### Collection entries
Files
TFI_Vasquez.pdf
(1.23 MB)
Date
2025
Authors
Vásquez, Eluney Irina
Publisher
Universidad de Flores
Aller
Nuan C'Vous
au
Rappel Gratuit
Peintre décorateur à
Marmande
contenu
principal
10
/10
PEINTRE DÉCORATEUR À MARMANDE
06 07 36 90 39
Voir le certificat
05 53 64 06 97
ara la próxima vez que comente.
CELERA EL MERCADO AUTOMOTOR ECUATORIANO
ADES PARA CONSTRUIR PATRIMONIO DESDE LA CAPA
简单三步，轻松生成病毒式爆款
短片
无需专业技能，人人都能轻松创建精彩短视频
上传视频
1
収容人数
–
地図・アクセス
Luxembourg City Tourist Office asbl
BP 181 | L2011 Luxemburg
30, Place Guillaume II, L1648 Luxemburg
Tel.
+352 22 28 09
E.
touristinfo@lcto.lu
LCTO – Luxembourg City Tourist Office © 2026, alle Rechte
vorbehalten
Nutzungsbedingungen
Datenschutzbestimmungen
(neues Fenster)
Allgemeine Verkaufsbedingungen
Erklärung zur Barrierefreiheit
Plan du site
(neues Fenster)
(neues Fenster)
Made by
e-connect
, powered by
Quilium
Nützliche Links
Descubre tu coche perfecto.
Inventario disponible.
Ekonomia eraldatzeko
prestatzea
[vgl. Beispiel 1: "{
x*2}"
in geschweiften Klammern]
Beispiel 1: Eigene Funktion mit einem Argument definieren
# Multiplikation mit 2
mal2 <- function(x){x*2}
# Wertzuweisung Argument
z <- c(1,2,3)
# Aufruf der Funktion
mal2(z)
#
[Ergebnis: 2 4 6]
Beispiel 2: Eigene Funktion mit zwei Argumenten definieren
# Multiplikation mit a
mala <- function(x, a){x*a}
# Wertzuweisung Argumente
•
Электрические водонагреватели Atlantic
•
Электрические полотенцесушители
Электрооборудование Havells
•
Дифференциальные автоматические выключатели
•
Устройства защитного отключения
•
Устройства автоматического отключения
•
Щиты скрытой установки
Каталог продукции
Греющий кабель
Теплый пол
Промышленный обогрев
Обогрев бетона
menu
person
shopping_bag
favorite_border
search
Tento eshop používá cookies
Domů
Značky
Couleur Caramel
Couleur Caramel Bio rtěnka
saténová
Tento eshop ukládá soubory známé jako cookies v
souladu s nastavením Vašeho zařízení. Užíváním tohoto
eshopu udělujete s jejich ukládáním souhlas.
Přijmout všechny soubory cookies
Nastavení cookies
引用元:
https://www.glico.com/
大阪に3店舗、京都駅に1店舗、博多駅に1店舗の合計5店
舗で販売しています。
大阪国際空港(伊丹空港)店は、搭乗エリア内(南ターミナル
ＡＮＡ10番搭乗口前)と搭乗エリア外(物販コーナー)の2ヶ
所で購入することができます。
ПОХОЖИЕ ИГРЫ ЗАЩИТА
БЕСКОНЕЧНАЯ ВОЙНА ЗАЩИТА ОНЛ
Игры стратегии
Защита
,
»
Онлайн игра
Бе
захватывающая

### To do
The records above should be restated word for word, please.

### Worked solution
Files
TFI_Vasquez.pdf
(1.23 MB)
Date
2025
Authors
Vásquez, Eluney Irina
Publisher
Universidad de Flores
Aller
Nuan C'Vous
au
Rappel Gratuit
Peintre décorateur à
Marmande
contenu
principal
10
/10
PEINTRE DÉCORATEUR À MARMANDE
06 07 36 90 39
Voir le certificat
05 53 64 06 97
ara la próxima vez que comente.
CELERA EL MERCADO AUTOMOTOR ECUATORIANO
ADES PARA CONSTRUIR PATRIMONIO DESDE LA CAPA
简单三步，轻松生成病毒式爆款
短片
无需专业技能，人人都能轻松创建精彩短视频
上传视频
1
収容人数
–
地図・アクセス
Luxembourg City Tourist Office asbl
BP 181 | L2011 Luxemburg
30, Place Guillaume II, L1648 Luxemburg
Tel.
+352 22 28 09
E.
touristinfo@lcto.lu
LCTO – Luxembourg City Tourist Office © 2026, alle Rechte
vorbehalten
Nutzungsbedingungen
Datenschutzbestimmungen
(neues Fenster)
Allgemeine Verkaufsbedingungen
Erklärung zur Barrierefreiheit
Plan du site
(neues Fenster)
(neues Fenster)
Made by
e-connect
, powered by
Quilium
Nützliche Links
Descubre tu coche perfecto.
Inventario disponible.
Ekonomia eraldatzeko
prestatzea
[vgl. Beispiel 1: "{
x*2}"
in geschweiften Klammern]
Beispiel 1: Eigene Funktion mit einem Argument definieren
# Multiplikation mit 2
mal2 <- function(x){x*2}
# Wertzuweisung Argument
z <- c(1,2,3)
# Aufruf der Funktion
mal2(z)
#
[Ergebnis: 2 4 6]
Beispiel 2: Eigene Funktion mit zwei Argumenten definieren
# Multiplikation mit a
mala <- function(x, a){x*a}
# Wertzuweisung Argumente
•
Электрические водонагреватели Atlantic
•
Электрические полотенцесушители
Электрооборудование Havells
•
Дифференциальные автоматические выключатели
•
Устройства защитного отключения
•
Устройства автоматического отключения
•
Щиты скрытой установки
Каталог продукции
Греющий кабель
Теплый пол
Промышленный обогрев
Обогрев бетона
menu
person
shopping_bag
favorite_border
search
Tento eshop používá cookies
Domů
Značky
Couleur Caramel
Couleur Caramel Bio rtěnka
saténová
Tento eshop ukládá soubory známé jako cookies v
souladu s nastavením Vašeho zařízení. Užíváním tohoto
eshopu udělujete s jejich ukládáním souhlas.
Přijmout všechny soubory cookies
Nastavení cookies
引用元:
https://www.glico.com/
大阪に3店舗、京都駅に1店舗、博多駅に1店舗の合計5店
舗で販売しています。
大阪国際空港(伊丹空港)店は、搭乗エリア内(南ターミナル
ＡＮＡ10番搭乗口前)と搭乗エリア外(物販コーナー)の2ヶ
所で購入することができます。
ПОХОЖИЕ ИГРЫ ЗАЩИТА
БЕСКОНЕЧНАЯ ВОЙНА ЗАЩИТА ОНЛ
Игры стратегии
Защита
,
»
Онлайн игра
Бе
захватывающая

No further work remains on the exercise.